Start of Information supplied
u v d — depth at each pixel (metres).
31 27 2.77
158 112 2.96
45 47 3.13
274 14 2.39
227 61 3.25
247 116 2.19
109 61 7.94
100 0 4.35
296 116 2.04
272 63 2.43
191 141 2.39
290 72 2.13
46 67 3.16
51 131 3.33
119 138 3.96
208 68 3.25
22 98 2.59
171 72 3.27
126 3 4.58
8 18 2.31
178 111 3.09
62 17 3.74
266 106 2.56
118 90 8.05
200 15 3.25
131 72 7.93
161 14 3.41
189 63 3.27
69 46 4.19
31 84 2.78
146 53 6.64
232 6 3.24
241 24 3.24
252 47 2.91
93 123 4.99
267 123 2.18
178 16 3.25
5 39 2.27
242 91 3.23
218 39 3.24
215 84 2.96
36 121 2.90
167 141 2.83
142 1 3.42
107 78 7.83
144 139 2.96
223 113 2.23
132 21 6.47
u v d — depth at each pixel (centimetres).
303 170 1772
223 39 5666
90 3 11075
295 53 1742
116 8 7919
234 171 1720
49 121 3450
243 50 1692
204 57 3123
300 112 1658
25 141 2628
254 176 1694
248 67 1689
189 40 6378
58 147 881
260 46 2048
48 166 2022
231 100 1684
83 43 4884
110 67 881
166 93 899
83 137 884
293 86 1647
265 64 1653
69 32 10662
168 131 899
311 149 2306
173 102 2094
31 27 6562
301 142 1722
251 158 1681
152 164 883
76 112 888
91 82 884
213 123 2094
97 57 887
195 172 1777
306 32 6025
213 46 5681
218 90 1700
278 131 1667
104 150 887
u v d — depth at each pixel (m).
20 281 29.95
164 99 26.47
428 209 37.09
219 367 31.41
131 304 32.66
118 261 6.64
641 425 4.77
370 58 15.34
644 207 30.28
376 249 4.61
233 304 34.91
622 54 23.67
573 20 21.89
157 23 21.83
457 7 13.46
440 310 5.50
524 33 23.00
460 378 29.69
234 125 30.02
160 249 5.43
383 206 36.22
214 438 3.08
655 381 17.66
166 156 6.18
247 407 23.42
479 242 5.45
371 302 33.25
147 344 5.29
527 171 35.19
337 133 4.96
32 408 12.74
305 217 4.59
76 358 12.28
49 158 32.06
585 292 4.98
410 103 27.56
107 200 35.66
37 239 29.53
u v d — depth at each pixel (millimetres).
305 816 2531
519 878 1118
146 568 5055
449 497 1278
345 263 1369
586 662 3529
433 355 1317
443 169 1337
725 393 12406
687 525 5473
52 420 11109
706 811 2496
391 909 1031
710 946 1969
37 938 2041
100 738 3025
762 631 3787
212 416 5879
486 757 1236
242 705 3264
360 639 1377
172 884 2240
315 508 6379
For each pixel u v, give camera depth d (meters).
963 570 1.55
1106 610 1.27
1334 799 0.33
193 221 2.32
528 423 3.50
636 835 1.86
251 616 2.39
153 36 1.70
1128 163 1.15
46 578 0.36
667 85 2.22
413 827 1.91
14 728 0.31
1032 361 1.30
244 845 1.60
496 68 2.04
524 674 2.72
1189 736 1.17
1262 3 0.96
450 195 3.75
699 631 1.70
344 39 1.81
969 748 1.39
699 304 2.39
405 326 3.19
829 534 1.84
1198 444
End of Information supplied
#### What you need to do
A word-for-word copy of the entries, from the first line through the line containing "204 57 3123", is the whole answer.

#### Answer box
u v d — depth at each pixel (metres).
31 27 2.77
158 112 2.96
45 47 3.13
274 14 2.39
227 61 3.25
247 116 2.19
109 61 7.94
100 0 4.35
296 116 2.04
272 63 2.43
191 141 2.39
290 72 2.13
46 67 3.16
51 131 3.33
119 138 3.96
208 68 3.25
22 98 2.59
171 72 3.27
126 3 4.58
8 18 2.31
178 111 3.09
62 17 3.74
266 106 2.56
118 90 8.05
200 15 3.25
131 72 7.93
161 14 3.41
189 63 3.27
69 46 4.19
31 84 2.78
146 53 6.64
232 6 3.24
241 24 3.24
252 47 2.91
93 123 4.99
267 123 2.18
178 16 3.25
5 39 2.27
242 91 3.23
218 39 3.24
215 84 2.96
36 121 2.90
167 141 2.83
142 1 3.42
107 78 7.83
144 139 2.96
223 113 2.23
132 21 6.47
u v d — depth at each pixel (centimetres).
303 170 1772
223 39 5666
90 3 11075
295 53 1742
116 8 7919
234 171 1720
49 121 3450
243 50 1692
204 57 3123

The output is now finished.